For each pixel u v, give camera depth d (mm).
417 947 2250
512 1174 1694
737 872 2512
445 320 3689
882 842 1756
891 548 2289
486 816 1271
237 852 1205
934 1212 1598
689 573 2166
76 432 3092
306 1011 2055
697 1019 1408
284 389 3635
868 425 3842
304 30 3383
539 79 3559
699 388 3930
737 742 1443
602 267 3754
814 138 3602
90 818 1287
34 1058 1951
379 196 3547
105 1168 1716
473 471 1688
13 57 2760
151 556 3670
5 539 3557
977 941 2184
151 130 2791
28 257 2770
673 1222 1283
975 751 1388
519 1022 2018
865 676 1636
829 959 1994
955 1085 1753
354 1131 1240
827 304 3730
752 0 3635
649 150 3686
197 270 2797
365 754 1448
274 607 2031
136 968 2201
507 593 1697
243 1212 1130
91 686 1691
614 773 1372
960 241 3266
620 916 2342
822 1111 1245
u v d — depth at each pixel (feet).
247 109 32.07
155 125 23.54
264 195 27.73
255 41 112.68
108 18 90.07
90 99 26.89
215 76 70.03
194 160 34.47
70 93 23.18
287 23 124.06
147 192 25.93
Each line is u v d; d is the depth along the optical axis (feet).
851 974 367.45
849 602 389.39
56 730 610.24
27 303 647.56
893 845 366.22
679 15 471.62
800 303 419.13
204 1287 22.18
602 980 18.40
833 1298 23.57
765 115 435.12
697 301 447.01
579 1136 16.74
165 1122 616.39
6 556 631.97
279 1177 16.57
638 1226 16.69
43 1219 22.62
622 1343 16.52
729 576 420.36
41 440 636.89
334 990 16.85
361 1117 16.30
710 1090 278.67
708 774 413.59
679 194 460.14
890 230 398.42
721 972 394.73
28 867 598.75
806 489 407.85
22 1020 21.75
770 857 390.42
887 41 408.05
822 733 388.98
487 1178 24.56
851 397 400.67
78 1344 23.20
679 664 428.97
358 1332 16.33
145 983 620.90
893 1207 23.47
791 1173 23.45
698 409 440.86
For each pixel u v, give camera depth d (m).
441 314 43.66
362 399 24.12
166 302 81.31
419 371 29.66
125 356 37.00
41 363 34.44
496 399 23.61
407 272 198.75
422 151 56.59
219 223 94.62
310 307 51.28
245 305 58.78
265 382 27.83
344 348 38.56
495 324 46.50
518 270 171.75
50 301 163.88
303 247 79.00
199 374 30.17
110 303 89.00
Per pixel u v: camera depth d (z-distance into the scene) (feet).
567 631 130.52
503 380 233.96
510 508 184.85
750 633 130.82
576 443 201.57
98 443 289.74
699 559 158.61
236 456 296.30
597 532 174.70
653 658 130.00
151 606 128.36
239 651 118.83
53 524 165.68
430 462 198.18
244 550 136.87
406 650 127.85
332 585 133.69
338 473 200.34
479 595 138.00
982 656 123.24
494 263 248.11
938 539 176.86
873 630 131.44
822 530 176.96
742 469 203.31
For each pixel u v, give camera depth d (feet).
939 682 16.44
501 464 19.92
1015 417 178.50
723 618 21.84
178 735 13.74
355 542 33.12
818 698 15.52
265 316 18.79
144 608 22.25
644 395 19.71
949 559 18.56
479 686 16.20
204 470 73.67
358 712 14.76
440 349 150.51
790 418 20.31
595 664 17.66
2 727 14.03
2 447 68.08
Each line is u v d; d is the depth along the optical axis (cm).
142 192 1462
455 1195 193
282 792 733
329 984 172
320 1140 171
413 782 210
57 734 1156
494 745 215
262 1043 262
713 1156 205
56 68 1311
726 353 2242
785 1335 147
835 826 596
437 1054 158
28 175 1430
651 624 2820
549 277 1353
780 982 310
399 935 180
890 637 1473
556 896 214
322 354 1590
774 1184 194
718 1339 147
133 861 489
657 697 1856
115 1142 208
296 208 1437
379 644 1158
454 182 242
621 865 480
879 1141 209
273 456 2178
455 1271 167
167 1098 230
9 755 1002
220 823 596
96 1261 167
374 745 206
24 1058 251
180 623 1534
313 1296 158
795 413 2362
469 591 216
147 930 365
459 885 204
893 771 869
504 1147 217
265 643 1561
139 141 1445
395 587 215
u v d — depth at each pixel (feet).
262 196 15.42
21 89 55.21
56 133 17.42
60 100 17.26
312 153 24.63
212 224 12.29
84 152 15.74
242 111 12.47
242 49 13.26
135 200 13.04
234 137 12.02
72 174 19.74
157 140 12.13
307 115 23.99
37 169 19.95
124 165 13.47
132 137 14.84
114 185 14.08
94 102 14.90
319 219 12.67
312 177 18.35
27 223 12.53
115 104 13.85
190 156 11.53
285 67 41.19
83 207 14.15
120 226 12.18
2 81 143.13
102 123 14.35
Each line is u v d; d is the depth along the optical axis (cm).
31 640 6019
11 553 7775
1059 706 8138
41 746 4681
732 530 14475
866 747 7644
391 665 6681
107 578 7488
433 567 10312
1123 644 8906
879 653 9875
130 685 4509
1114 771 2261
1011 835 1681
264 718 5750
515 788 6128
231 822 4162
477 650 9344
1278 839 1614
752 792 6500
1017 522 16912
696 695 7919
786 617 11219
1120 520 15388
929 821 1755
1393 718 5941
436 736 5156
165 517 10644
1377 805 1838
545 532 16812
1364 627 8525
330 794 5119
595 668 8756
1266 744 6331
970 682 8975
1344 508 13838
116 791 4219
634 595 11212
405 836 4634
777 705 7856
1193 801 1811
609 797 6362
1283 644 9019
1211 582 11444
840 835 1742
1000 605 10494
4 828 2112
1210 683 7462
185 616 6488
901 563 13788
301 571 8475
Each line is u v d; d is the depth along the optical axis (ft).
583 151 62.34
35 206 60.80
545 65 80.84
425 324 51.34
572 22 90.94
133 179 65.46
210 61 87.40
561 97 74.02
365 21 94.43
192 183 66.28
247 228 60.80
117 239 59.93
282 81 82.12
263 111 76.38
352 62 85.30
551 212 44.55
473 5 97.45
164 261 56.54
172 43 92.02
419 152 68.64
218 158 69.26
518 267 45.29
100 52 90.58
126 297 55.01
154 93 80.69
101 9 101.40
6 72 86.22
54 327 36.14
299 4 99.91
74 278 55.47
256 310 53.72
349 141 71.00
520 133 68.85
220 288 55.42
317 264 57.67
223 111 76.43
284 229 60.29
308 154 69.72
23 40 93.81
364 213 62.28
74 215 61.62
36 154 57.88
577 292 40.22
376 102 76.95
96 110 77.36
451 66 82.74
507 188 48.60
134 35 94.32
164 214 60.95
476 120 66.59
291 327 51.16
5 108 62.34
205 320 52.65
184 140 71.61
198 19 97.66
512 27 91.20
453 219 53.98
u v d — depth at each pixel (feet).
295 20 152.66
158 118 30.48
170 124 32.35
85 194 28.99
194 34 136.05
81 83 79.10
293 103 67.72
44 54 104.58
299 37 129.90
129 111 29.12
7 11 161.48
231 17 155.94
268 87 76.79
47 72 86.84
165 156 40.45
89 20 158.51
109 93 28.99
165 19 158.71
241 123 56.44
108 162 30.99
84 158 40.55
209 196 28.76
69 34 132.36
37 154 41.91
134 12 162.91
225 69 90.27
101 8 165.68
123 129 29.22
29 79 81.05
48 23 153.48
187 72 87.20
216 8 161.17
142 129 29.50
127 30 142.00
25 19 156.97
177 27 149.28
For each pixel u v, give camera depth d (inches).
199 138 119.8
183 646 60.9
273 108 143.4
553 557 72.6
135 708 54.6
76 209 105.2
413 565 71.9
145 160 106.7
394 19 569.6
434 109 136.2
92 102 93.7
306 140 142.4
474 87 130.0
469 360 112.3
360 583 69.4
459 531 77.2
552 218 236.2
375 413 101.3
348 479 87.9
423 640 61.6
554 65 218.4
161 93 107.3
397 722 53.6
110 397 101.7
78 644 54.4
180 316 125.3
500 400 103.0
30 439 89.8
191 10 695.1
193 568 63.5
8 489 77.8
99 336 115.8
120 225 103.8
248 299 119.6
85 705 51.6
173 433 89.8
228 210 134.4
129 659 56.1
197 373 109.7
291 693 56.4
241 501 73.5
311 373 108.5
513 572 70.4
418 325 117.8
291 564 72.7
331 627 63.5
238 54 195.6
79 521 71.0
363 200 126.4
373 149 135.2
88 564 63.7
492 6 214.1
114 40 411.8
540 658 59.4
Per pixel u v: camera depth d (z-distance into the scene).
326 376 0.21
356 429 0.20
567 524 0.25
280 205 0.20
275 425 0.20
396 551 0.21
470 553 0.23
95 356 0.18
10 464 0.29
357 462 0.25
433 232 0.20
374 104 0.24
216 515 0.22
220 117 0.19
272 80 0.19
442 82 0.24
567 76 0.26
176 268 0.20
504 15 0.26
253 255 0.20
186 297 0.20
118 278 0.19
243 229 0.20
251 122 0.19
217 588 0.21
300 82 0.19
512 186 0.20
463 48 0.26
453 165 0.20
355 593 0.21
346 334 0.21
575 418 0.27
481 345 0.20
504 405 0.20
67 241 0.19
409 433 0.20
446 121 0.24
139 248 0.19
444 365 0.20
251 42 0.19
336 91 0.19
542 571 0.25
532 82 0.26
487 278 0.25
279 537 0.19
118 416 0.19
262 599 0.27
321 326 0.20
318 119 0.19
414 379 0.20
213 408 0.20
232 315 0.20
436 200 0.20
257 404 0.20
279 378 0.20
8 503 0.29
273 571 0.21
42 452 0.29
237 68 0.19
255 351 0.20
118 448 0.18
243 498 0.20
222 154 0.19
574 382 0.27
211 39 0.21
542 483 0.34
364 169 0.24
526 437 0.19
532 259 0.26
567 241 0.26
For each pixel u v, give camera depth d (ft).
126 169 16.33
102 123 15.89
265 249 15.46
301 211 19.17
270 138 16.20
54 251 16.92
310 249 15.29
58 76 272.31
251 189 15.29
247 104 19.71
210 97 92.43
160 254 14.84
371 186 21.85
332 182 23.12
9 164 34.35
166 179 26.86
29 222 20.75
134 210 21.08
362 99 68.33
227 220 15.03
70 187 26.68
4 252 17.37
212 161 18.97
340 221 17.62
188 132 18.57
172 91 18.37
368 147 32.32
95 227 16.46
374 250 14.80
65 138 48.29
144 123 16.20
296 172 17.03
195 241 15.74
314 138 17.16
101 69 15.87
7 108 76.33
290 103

------------

Return nothing but the lines from the first line of the listing through the line with "503 380 233.96", please, keeping every one of them unchanged.

ANSWER =>
For each pixel u v, give camera depth d (mm).
417 947 2250
512 1174 1694
737 872 2512
445 320 3689
882 842 1756
891 548 2289
486 816 1271
237 852 1205
934 1212 1598
689 573 2166
76 432 3092
306 1011 2055
697 1019 1408
284 389 3635
868 425 3842
304 30 3383
539 79 3559
699 388 3930
737 742 1443
602 267 3754
814 138 3602
90 818 1287
34 1058 1951
379 196 3547
105 1168 1716
473 471 1688
13 57 2760
151 556 3670
5 539 3557
977 941 2184
151 130 2791
28 257 2770
673 1222 1283
975 751 1388
519 1022 2018
865 676 1636
829 959 1994
955 1085 1753
354 1131 1240
827 304 3730
752 0 3635
649 150 3686
197 270 2797
365 754 1448
274 607 2031
136 968 2201
507 593 1697
243 1212 1130
91 686 1691
614 773 1372
960 241 3266
620 916 2342
822 1111 1245
u v d — depth at each pixel (feet).
247 109 32.07
155 125 23.54
264 195 27.73
255 41 112.68
108 18 90.07
90 99 26.89
215 76 70.03
194 160 34.47
70 93 23.18
287 23 124.06
147 192 25.93
Each line is u v d; d is the depth along the optical axis (feet).
851 974 367.45
849 602 389.39
56 730 610.24
27 303 647.56
893 845 366.22
679 15 471.62
800 303 419.13
204 1287 22.18
602 980 18.40
833 1298 23.57
765 115 435.12
697 301 447.01
579 1136 16.74
165 1122 616.39
6 556 631.97
279 1177 16.57
638 1226 16.69
43 1219 22.62
622 1343 16.52
729 576 420.36
41 440 636.89
334 990 16.85
361 1117 16.30
710 1090 278.67
708 774 413.59
679 194 460.14
890 230 398.42
721 972 394.73
28 867 598.75
806 489 407.85
22 1020 21.75
770 857 390.42
887 41 408.05
822 733 388.98
487 1178 24.56
851 397 400.67
78 1344 23.20
679 664 428.97
358 1332 16.33
145 983 620.90
893 1207 23.47
791 1173 23.45
698 409 440.86
For each pixel u v, give camera depth d (m).
441 314 43.66
362 399 24.12
166 302 81.31
419 371 29.66
125 356 37.00
41 363 34.44
496 399 23.61
407 272 198.75
422 151 56.59
219 223 94.62
310 307 51.28
245 305 58.78
265 382 27.83
344 348 38.56
495 324 46.50
518 270 171.75
50 301 163.88
303 247 79.00
199 374 30.17
110 303 89.00
Per pixel u v: camera depth d (z-distance into the scene) (feet).
567 631 130.52
503 380 233.96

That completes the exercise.